Coming into the current year, the trio of researchers decided to measure the same variables, but also attempt to answer another question—what is the long-term effect of COW participation?

To find out, the three went online to find a control group of young men who had not been through COW. They then arranged for all of the study participants, both COW, and non-COW, to take follow-up psychological assessments at the three-month, six-month, and one-year marks, with gift cards offered as a reward for survey completion.

“What we’re trying to do with the year-three program is, here are the COW participants and we’re seeing these changes,” explained Frein. “Here’s another group who did not do the COW program. Are we seeing any changes in them?”

But the three professors haven’t been just using the COW participants as guinea pigs in an experiment. They’ve also made an effort to help them build skills that can lead to healthier responses to stress in an unpredictable world.

“[Williams] has been wonderfully supportive of the research and has even invited us to create some workshops for the young men,” explained Whipple.

The workshops, centering on topics such as willpower, self-control, and emotional regulation, have all been taught by Frein, who strives to let participants know that they have more control over their lives than they might think.

“We can’t control what other people do, but we can control how we think,” Frein commented. “Events happen, but we can choose how we react to those events.”

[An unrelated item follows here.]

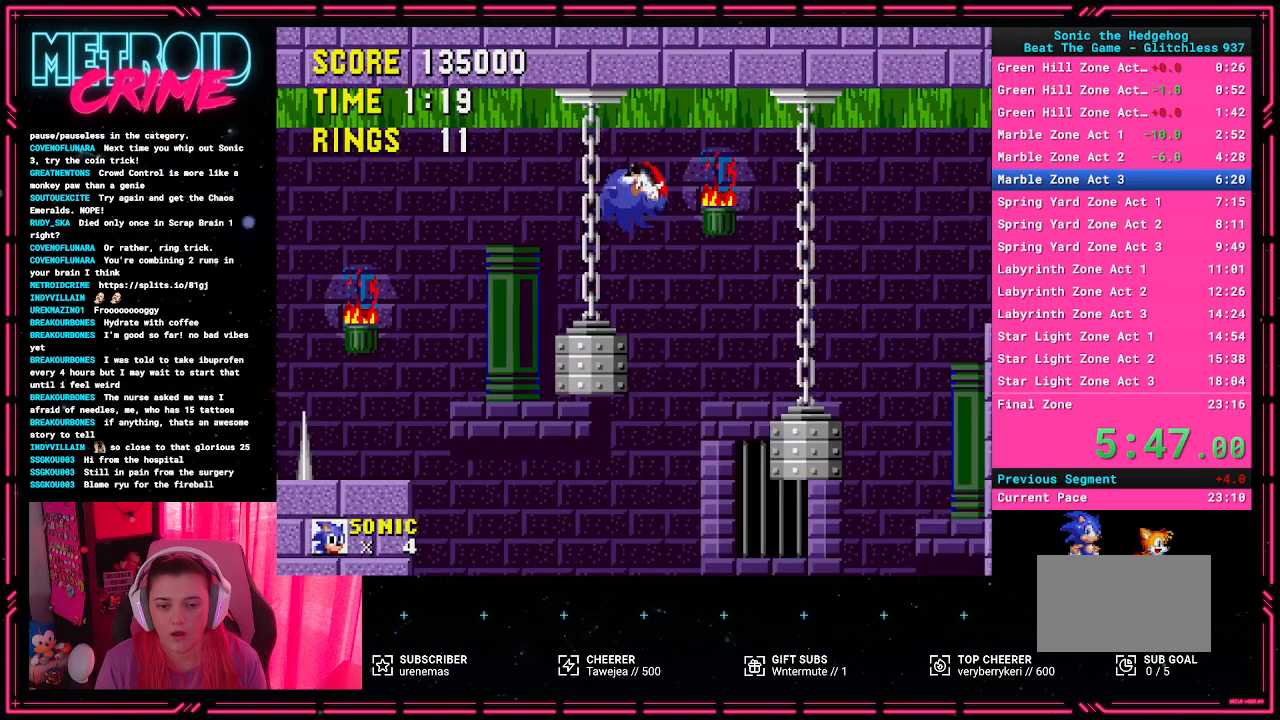
{"buttons": ["DPAD_LEFT"], "events": [[150, "DPAD_RIGHT", "up"], [400, "DPAD_LEFT", "down"]]}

For his part, Williams is grateful to the psychology professors for all they’ve done to support COW. “By helping the [participants] understand how they can better harness their willpower, they can make far better decisions,” Williams commented. “That alone is worth far more than a pound of gold.”

Plans call for Frein, Kline, and Whipple to continue to work with COW participants each summer. They’ve also presented the results of their research at two conferences and have submitted a paper about their work to a peer-reviewed journal.